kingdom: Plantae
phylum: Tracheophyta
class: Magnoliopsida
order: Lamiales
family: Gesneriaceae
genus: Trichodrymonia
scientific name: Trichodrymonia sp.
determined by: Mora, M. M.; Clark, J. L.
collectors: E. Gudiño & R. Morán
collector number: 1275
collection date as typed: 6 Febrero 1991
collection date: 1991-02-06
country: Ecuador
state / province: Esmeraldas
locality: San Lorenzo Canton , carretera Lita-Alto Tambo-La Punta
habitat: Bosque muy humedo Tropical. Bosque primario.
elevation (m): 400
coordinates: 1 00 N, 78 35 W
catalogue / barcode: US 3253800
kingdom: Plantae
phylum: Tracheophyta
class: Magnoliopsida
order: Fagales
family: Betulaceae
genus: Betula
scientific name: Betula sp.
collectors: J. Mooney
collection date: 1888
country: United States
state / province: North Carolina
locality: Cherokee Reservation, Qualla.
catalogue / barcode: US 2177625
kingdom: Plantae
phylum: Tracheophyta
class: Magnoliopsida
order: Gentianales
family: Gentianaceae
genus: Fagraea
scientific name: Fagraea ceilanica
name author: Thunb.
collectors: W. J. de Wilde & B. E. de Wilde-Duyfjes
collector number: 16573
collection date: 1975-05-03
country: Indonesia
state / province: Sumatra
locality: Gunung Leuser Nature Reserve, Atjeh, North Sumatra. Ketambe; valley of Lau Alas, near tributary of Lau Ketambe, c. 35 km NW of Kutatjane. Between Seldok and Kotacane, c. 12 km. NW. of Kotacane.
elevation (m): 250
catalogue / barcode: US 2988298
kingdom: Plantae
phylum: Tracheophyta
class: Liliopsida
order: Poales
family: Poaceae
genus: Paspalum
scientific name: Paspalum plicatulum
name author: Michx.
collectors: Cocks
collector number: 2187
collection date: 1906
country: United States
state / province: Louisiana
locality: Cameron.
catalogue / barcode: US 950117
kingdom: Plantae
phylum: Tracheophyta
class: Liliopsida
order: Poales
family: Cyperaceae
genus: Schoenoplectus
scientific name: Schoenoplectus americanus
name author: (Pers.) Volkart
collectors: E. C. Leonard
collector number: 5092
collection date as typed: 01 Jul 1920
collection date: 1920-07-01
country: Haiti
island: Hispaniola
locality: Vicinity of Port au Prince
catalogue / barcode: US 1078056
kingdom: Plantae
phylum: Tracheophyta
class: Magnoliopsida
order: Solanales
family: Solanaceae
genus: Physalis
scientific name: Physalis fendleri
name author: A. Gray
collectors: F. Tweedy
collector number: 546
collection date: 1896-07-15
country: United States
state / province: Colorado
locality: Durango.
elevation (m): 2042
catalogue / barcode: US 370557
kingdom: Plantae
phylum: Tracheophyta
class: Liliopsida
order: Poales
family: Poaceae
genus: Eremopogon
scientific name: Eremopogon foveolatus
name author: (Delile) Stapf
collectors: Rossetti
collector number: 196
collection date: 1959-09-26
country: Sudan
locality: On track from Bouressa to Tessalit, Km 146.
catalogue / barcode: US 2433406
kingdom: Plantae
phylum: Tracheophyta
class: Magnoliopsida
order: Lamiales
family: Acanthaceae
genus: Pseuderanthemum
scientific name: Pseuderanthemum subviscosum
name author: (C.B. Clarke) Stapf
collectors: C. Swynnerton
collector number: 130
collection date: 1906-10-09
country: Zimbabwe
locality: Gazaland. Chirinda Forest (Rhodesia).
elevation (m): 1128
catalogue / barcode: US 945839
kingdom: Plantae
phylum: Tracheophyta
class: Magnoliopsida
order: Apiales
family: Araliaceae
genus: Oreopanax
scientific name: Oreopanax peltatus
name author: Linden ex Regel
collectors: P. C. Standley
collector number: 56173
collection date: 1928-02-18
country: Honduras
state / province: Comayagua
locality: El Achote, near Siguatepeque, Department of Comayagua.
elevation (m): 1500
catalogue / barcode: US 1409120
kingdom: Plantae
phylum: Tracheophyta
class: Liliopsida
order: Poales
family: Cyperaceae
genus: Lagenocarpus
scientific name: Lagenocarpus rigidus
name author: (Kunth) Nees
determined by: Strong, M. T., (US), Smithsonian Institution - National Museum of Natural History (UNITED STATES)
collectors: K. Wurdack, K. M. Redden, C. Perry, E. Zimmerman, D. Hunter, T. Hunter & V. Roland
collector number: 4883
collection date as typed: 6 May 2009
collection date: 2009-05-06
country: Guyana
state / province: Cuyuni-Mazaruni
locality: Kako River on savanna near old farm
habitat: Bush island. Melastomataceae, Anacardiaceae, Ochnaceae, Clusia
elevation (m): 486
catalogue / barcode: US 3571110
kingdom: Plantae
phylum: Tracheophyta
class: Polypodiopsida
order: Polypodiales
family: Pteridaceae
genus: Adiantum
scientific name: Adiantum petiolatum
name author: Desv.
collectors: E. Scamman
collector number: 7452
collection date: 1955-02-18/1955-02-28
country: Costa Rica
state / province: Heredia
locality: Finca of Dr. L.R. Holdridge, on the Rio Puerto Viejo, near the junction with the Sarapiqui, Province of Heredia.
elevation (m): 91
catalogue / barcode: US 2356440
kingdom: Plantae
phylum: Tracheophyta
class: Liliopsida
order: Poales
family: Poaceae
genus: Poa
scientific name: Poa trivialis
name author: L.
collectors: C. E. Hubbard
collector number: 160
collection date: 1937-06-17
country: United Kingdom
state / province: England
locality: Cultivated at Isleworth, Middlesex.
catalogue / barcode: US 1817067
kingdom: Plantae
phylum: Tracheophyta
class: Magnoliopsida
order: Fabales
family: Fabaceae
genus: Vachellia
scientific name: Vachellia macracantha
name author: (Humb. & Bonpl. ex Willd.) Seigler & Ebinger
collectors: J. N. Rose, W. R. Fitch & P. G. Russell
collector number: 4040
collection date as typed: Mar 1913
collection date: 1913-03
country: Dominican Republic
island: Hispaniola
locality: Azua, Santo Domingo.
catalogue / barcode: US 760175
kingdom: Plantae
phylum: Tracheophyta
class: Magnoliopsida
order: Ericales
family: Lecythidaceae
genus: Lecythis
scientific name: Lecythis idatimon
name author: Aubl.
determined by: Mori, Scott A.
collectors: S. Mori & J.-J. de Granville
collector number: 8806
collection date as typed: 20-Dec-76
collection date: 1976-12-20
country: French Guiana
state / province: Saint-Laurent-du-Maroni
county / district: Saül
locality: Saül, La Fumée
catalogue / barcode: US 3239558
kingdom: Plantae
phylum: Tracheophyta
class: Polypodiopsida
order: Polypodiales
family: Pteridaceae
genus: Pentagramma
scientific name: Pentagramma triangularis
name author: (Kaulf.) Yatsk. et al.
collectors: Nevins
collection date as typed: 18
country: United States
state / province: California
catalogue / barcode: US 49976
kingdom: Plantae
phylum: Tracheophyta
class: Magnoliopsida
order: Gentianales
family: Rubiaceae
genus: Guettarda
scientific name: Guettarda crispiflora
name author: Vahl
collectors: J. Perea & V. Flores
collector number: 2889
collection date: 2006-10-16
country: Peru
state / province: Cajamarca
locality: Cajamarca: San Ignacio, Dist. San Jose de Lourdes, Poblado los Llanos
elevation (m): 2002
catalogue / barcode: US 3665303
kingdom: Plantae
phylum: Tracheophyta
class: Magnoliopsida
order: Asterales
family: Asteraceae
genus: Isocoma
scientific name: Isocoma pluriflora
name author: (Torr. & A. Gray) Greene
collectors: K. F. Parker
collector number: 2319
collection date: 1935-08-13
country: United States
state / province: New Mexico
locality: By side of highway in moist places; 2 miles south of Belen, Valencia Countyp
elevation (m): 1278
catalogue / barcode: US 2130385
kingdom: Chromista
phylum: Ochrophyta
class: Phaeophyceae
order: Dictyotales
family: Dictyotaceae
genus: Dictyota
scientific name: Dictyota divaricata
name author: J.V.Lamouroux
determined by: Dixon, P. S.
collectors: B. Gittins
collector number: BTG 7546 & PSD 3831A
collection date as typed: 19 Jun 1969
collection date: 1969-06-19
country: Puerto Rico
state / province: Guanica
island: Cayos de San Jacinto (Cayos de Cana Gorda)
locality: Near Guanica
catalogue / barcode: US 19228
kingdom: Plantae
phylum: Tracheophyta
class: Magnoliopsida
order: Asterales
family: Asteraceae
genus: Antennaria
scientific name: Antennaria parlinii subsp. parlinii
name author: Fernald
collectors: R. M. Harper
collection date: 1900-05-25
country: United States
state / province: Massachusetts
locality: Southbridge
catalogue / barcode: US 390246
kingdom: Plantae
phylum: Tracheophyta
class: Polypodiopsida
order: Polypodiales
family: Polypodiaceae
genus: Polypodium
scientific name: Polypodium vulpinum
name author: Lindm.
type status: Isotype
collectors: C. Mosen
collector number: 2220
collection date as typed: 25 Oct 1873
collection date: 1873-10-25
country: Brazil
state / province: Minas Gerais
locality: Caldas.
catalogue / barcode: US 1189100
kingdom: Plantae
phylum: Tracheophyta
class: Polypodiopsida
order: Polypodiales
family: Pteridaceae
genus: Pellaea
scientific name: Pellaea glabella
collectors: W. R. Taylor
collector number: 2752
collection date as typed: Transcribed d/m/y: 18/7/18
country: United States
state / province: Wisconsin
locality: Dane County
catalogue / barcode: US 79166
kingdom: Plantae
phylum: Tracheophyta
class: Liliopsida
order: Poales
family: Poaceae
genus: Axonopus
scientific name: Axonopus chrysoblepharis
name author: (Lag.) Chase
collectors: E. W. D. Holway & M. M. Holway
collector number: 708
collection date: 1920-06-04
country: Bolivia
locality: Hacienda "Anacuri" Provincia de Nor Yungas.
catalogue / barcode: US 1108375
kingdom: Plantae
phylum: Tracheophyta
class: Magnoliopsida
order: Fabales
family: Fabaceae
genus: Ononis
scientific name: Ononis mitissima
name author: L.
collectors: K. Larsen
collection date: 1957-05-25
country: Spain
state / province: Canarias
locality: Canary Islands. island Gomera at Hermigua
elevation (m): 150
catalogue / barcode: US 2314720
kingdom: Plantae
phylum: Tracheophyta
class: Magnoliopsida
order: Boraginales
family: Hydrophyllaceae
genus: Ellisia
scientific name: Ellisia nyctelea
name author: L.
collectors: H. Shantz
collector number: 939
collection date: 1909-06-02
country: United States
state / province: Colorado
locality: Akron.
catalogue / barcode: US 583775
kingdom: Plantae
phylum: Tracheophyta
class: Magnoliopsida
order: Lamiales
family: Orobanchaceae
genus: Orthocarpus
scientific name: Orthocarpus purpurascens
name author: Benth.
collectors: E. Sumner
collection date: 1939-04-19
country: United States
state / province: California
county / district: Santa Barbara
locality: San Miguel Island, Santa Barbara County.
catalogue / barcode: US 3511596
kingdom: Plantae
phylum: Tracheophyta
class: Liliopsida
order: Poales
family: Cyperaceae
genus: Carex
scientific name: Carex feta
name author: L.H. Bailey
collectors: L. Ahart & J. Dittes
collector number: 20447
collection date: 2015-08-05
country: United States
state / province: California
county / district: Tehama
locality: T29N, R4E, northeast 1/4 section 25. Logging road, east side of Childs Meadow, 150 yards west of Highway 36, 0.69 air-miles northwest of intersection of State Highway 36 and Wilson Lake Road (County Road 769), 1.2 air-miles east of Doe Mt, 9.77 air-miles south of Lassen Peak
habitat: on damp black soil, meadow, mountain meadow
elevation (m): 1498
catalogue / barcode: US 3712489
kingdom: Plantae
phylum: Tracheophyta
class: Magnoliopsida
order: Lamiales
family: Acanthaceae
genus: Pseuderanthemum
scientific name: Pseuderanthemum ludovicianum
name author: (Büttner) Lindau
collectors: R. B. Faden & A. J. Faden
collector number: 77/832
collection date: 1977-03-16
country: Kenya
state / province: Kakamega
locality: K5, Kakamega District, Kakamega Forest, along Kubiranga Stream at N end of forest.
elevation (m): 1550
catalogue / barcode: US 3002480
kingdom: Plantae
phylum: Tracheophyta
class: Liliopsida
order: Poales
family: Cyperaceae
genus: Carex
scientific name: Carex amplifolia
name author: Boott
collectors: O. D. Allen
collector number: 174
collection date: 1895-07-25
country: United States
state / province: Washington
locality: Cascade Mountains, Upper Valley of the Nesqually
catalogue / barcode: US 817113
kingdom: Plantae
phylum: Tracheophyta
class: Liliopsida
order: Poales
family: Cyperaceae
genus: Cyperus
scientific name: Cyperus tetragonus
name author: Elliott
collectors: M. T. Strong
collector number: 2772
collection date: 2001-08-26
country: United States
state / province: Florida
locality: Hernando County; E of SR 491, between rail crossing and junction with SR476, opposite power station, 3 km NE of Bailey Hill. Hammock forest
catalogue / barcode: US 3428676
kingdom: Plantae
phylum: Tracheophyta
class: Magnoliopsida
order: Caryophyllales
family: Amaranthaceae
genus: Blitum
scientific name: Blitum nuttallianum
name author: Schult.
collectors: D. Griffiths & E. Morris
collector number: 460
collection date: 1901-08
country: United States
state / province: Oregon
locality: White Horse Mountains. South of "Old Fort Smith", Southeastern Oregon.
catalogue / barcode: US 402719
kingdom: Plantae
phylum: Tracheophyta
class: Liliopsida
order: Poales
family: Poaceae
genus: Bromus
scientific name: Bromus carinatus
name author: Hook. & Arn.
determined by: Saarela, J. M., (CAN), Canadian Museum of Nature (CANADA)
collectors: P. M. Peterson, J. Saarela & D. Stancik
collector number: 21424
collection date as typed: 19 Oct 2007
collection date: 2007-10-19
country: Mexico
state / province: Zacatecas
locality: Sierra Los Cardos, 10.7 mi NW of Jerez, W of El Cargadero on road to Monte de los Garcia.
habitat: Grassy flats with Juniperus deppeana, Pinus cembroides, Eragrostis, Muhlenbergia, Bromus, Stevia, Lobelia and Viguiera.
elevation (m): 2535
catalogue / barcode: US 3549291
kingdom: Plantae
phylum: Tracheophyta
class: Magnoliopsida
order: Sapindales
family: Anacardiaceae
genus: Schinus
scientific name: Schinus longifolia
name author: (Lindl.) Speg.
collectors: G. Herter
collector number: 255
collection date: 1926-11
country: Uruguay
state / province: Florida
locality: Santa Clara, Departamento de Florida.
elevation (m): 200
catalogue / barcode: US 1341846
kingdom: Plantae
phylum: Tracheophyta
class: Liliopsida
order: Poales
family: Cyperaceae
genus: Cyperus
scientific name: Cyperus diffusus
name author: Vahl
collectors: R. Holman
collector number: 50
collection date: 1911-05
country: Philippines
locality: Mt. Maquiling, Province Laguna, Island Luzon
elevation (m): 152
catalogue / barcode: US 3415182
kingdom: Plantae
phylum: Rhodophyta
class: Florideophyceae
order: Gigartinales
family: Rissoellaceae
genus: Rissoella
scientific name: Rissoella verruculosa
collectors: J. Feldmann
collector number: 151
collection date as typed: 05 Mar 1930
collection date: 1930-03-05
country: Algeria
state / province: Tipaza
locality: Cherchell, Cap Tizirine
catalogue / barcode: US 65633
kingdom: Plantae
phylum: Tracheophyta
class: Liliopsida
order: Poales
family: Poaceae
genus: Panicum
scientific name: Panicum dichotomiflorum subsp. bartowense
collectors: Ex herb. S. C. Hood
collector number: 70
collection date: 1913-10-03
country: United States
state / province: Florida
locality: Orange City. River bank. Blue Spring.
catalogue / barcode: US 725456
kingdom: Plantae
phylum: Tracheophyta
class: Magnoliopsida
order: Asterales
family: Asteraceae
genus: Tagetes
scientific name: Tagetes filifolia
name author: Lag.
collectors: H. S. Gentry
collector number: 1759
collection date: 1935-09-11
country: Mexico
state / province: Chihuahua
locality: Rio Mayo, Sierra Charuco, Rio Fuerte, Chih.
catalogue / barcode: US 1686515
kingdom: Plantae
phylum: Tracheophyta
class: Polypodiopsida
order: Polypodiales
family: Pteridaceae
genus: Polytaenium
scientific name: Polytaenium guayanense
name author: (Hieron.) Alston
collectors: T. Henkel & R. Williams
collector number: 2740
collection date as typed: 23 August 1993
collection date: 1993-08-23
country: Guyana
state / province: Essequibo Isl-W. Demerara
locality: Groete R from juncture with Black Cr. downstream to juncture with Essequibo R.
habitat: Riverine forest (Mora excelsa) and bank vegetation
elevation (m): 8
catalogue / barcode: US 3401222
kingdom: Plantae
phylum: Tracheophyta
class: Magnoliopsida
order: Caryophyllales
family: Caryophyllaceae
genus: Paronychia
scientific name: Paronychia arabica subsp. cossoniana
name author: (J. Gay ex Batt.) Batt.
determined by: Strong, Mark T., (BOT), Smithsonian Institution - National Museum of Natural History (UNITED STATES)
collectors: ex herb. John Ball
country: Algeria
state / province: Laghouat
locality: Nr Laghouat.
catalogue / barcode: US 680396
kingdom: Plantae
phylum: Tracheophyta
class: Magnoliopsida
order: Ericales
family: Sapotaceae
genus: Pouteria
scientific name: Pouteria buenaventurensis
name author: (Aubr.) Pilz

What this task involves:
Lay out the lines above, from the first one through the line containing "locality: Vicinity of Port au Prince", as a JSON list of strings with one string per line and any blank lines left out.

Result below:
[
  "kingdom: Plantae",
  "phylum: Tracheophyta",
  "class: Magnoliopsida",
  "order: Lamiales",
  "family: Gesneriaceae",
  "genus: Trichodrymonia",
  "scientific name: Trichodrymonia sp.",
  "determined by: Mora, M. M.; Clark, J. L.",
  "collectors: E. Gudiño & R. Morán",
  "collector number: 1275",
  "collection date as typed: 6 Febrero 1991",
  "collection date: 1991-02-06",
  "country: Ecuador",
  "state / province: Esmeraldas",
  "locality: San Lorenzo Canton , carretera Lita-Alto Tambo-La Punta",
  "habitat: Bosque muy humedo Tropical. Bosque primario.",
  "elevation (m): 400",
  "coordinates: 1 00 N, 78 35 W",
  "catalogue / barcode: US 3253800",
  "kingdom: Plantae",
  "phylum: Tracheophyta",
  "class: Magnoliopsida",
  "order: Fagales",
  "family: Betulaceae",
  "genus: Betula",
  "scientific name: Betula sp.",
  "collectors: J. Mooney",
  "collection date: 1888",
  "country: United States",
  "state / province: North Carolina",
  "locality: Cherokee Reservation, Qualla.",
  "catalogue / barcode: US 2177625",
  "kingdom: Plantae",
  "phylum: Tracheophyta",
  "class: Magnoliopsida",
  "order: Gentianales",
  "family: Gentianaceae",
  "genus: Fagraea",
  "scientific name: Fagraea ceilanica",
  "name author: Thunb.",
  "collectors: W. J. de Wilde & B. E. de Wilde-Duyfjes",
  "collector number: 16573",
  "collection date: 1975-05-03",
  "country: Indonesia",
  "state / province: Sumatra",
  "locality: Gunung Leuser Nature Reserve, Atjeh, North Sumatra. Ketambe; valley of Lau Alas, near tributary of Lau Ketambe, c. 35 km NW of Kutatjane. Between Seldok and Kotacane, c. 12 km. NW. of Kotacane.",
  "elevation (m): 250",
  "catalogue / barcode: US 2988298",
  "kingdom: Plantae",
  "phylum: Tracheophyta",
  "class: Liliopsida",
  "order: Poales",
  "family: Poaceae",
  "genus: Paspalum",
  "scientific name: Paspalum plicatulum",
  "name author: Michx.",
  "collectors: Cocks",
  "collector number: 2187",
  "collection date: 1906",
  "country: United States",
  "state / province: Louisiana",
  "locality: Cameron.",
  "catalogue / barcode: US 950117",
  "kingdom: Plantae",
  "phylum: Tracheophyta",
  "class: Liliopsida",
  "order: Poales",
  "family: Cyperaceae",
  "genus: Schoenoplectus",
  "scientific name: Schoenoplectus americanus",
  "name author: (Pers.) Volkart",
  "collectors: E. C. Leonard",
  "collector number: 5092",
  "collection date as typed: 01 Jul 1920",
  "collection date: 1920-07-01",
  "country: Haiti",
  "island: Hispaniola",
  "locality: Vicinity of Port au Prince"
]